In the exclusive Hotel Sacher in Vienna, the proprietor Eduard Sacher is dying. His wife Anna is doing what she sees as her wifely duty by checking on her husband from time to time and seeing that the hotel is running as smoothly as the guests expect. She hopes to continue managing the hotel after her husband’s passing and feels she is fully capable of doing so. Her father-in-law who is in retirement, arrives and tells her he has other plans. He wants to sell the hotel, and cannot imagine that Anna – a woman and mother of young children – can run the hotel properly.
Two couples arrive that same night. Maximilian and Martha Aderhold from Berlin are on their honeymoon. They have come to Vienna to find authors for their new publishing house. The second couple is Prince Georg von Traunstein and Princess Konstanze. Their six-month-old marriage is not a love match but one of mutual benefit, she having Money and he having a Name. These two couples along with the disappearance of a young employee of the hotel provide a web of plots that are intertwined. The Sacher Hotel is the hub against which the pivotal events of their lives are played out.
Two other unusual characters deserve a mention: Love and Death. As soon as I read in the prologue of Love taking a seat in the foyer and Death climbing a rear wall of the hotel, I was hooked.
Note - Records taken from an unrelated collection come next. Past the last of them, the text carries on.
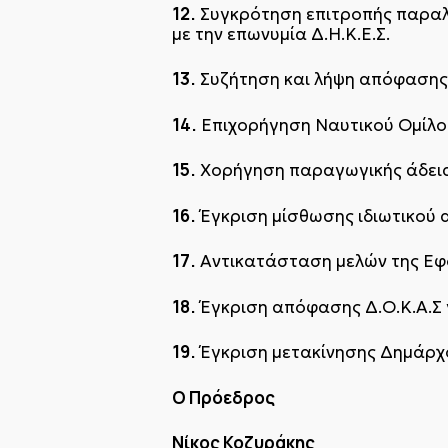
12.
Συγκρότηση επιτροπής παραλα
με την επωνυμία Δ.Η.Κ.Ε.Σ.
13.
Συζήτηση και λήψη απόφασης 
14.
Επιχορήγηση Ναυτικού Ομίλου
15.
Χορήγηση παραγωγικής άδεια
16.
Έγκριση μίσθωσης ιδιωτικού 
17.
Αντικατάσταση μελών της Εφο
18.
Έγκριση απόφασης Δ.Ο.Κ.Α.Σ
19.
Έγκριση μετακίνησης Δημάρχ
Ο Πρόεδρος
Νίκος Κοζυράκης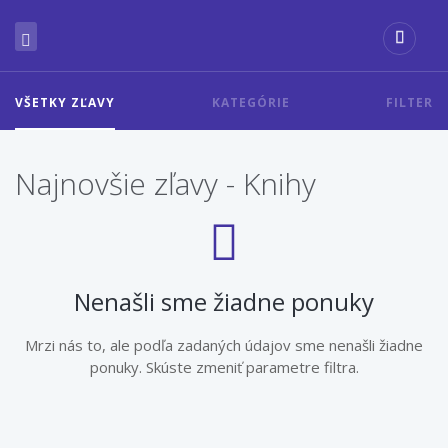
VŠETKY ZĽAVY
KATEGÓRIE
FILTER
Najnovšie zľavy - Knihy
Nenašli sme žiadne ponuky
Mrzi nás to, ale podľa zadaných údajov sme nenašli žiadne
ponuky. Skúste zmeniť parametre filtra.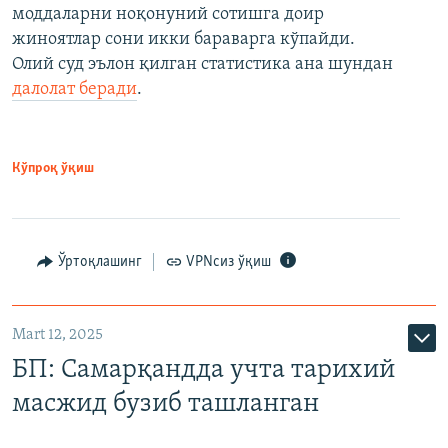
моддаларни ноқонуний сотишга доир
жиноятлар сони икки бараварга кўпайди.
Олий суд эълон қилган статистика ана шундан
далолат беради
.
Кўпроқ ўқиш
Ўртоқлашинг
VPNсиз ўқиш
Mart 12, 2025
БП: Самарқандда учта тарихий
масжид бузиб ташланган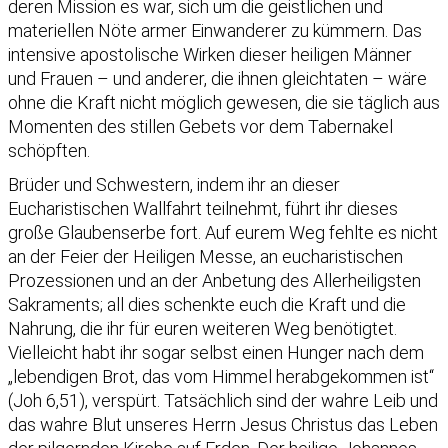
deren Mission es war, sich um die geistlichen und
materiellen Nöte armer Einwanderer zu kümmern. Das
intensive apostolische Wirken dieser heiligen Männer
und Frauen – und anderer, die ihnen gleichtaten – wäre
ohne die Kraft nicht möglich gewesen, die sie täglich aus
Momenten des stillen Gebets vor dem Tabernakel
schöpften.
Brüder und Schwestern, indem ihr an dieser
Eucharistischen Wallfahrt teilnehmt, führt ihr dieses
große Glaubenserbe fort. Auf eurem Weg fehlte es nicht
an der Feier der Heiligen Messe, an eucharistischen
Prozessionen und an der Anbetung des Allerheiligsten
Sakraments; all dies schenkte euch die Kraft und die
Nahrung, die ihr für euren weiteren Weg benötigtet.
Vielleicht habt ihr sogar selbst einen Hunger nach dem
„lebendigen Brot, das vom Himmel herabgekommen ist“
(Joh 6,51), verspürt. Tatsächlich sind der wahre Leib und
das wahre Blut unseres Herrn Jesus Christus das Leben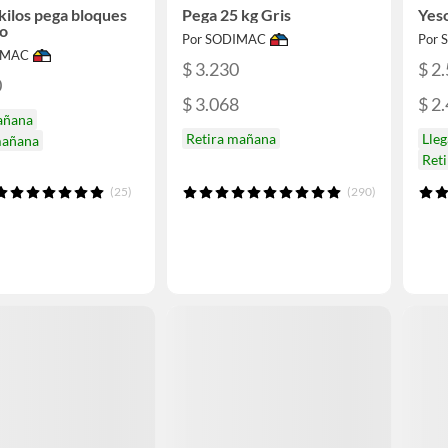
 kilos pega bloques
Pega 25 kg Gris
Yeso
io
Por SODIMAC
Por
IMAC
$ 3.230
$ 2
0
$ 3.068
$ 2
añana
Retira mañana
Lle
mañana
Ret
(25)
(290)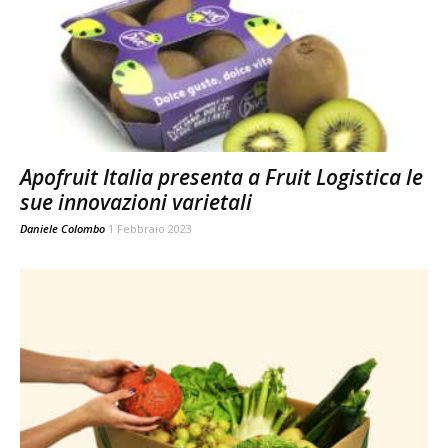
Apofruit Italia presenta a Fruit Logistica le
sue innovazioni varietali
Daniele Colombo
1 Febbraio 2023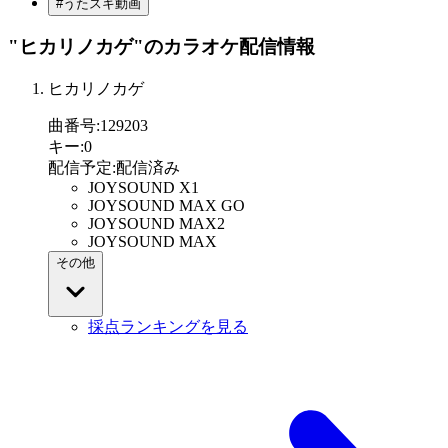
#うたスキ動画
"ヒカリノカゲ"
のカラオケ配信情報
ヒカリノカゲ
曲番号
:
129203
キー
:
0
配信予定
:
配信済み
JOYSOUND X1
JOYSOUND MAX GO
JOYSOUND MAX2
JOYSOUND MAX
その他
採点ランキングを見る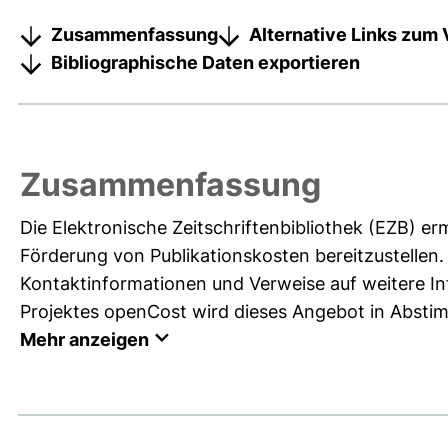
Zusammenfassung
Alternative Links zum 
Bibliographische Daten exportieren
Zusammenfassung
Die Elektronische Zeitschriftenbibliothek (EZB) e
Förderung von Publikationskosten bereitzustellen.
Kontaktinformationen und Verweise auf weitere I
Projektes openCost wird dieses Angebot in Absti
Mehr anzeigen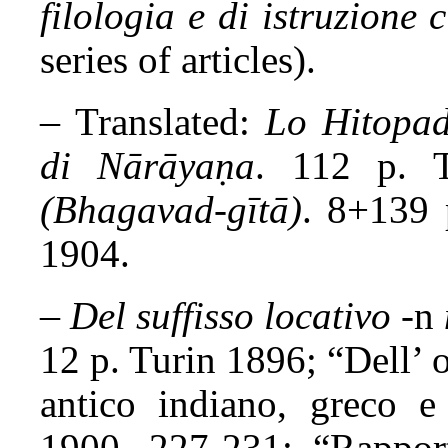
filologia e di istruzione 
series of articles).
–
Translated:
Lo Hitopa
di Nārāyaṇa
. 112 p. 
(Bhagavad-gītā)
. 8+139 
1904.
–
Del suffisso locativo
-n
12 p. Turin 1896; “Dell’ o
antico indiano, greco e
1900, 227-231; “Rapporti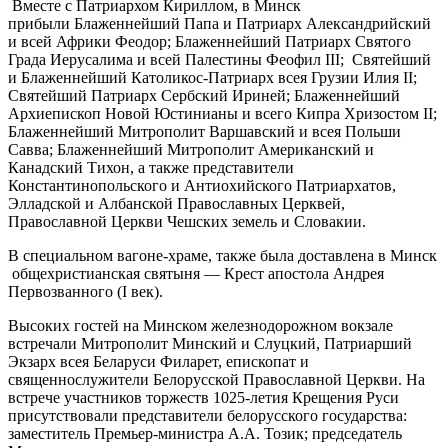
Вместе с Патриархом Кириллом, в Минск
прибыли Блаженнейший Папа и Патриарх Александрийский
и всей Африки Феодор; Блаженнейший Патриарх Святого
Града Иерусалима и всей Палестины Феофил III; Святейший
и Блаженнейший Католикос-Патриарх всея Грузии Илия II;
Святейший Патриарх Сербский Ириней; Блаженнейший
Архиепископ Новой Юстинианы и всего Кипра Хризостом II;
Блаженнейший Митрополит Варшавский и всея Польши
Савва; Блаженнейший Митрополит Американский и
Канадский Тихон, а также представители
Константинопольского и Антиохийского Патриархатов,
Элладской и Албанской Православных Церквей,
Православной Церкви Чешских земель и Словакии.
В специальном вагоне-храме, также была доставлена в Минск
общехристианская святыня — Крест апостола Андрея
Первозванного (I век).
Высоких гостей на Минском железнодорожном вокзале
встречали Митрополит Минский и Слуцкий, Патриарший
Экзарх всея Беларуси Филарет, епископат и
священнослужители Белорусской Православной Церкви. На
встрече участников торжеств 1025-летия Крещения Руси
присутствовали представители белорусского государства:
заместитель Премьер-министра А.А. Тозик; председатель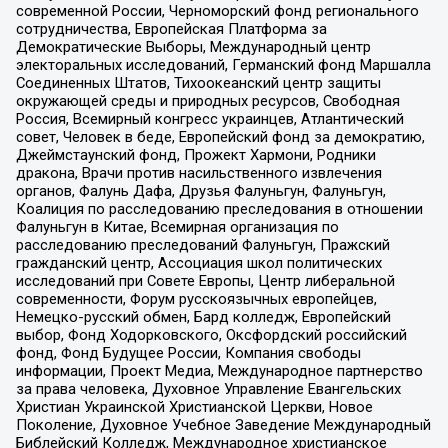
современной России, Черноморский фонд регионального
сотрудничества, Европейская Платформа за
Демократические Выборы, Международный центр
электоральных исследований, Германский фонд Маршалла
Соединенных Штатов, Тихоокеанский центр защиты
окружающей среды и природных ресурсов, Свободная
Россия, Всемирный конгресс украинцев, Атлантический
совет, Человек в беде, Европейский фонд за демократию,
Джеймстаунский фонд, Прожект Хармони, Родники
дракона, Врачи против насильственного извлечения
органов, Фалунь Дафа, Друзья Фалуньгун, Фалуньгун,
Коалиция по расследованию преследования в отношении
Фалуньгун в Китае, Всемирная организация по
расследованию преследований Фалуньгун, Пражский
гражданский центр, Ассоциация школ политических
исследований при Совете Европы, Центр либеральной
современности, Форум русскоязычных европейцев,
Немецко-русский обмен, Бард колледж, Европейский
выбор, Фонд Ходорковского, Оксфордский российский
фонд, Фонд Будущее России, Компания свободы
информации, Проект Медиа, Международное партнерство
за права человека, Духовное Управление Евангельских
Христиан Украинской Христианской Церкви, Новое
Поколение, Духовное Учебное Заведение Международный
Библейский Колледж, Международное христианское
And inevitably I said to myself: I wish I had thought of that.
Through the author’s deft writing we see romance, politics, war, infidelity, tragedy, some happy endings, some not so happy. We see women’s tottering steps at self-reliance and the tremendous strength it takes to remain independent and the many aspects of love. The plot is character-driven and the characters are believable, true to themselves. The author plays out the story line skilfully and subtly. To summarize, the book is brim-full of interest.
I have one caveat. There is quite a long list of characters, and the narrative hopped about between them in, sometimes, short segments. Since most of the characters are fictional, I think some of these sections could have been combined in a longer sequence. It would have made the story flow better.
Even so, I thoroughly enjoyed this book, one of the best I have read in a long time, and I recommend it for anyone who fancies something different.
Anna Sacher and her children were real people, and the Sacher Hotel still exists today. I was in Vienna five years ago on one of those self-indulgent/research jaunts, but I never saw the hotel. If I had, I might have popped in for a cup of tea and a slice of the famous Sachertorte, a chocolate cake created by Anna’s father-in-law. There is a recipe for it at the beginning of the book.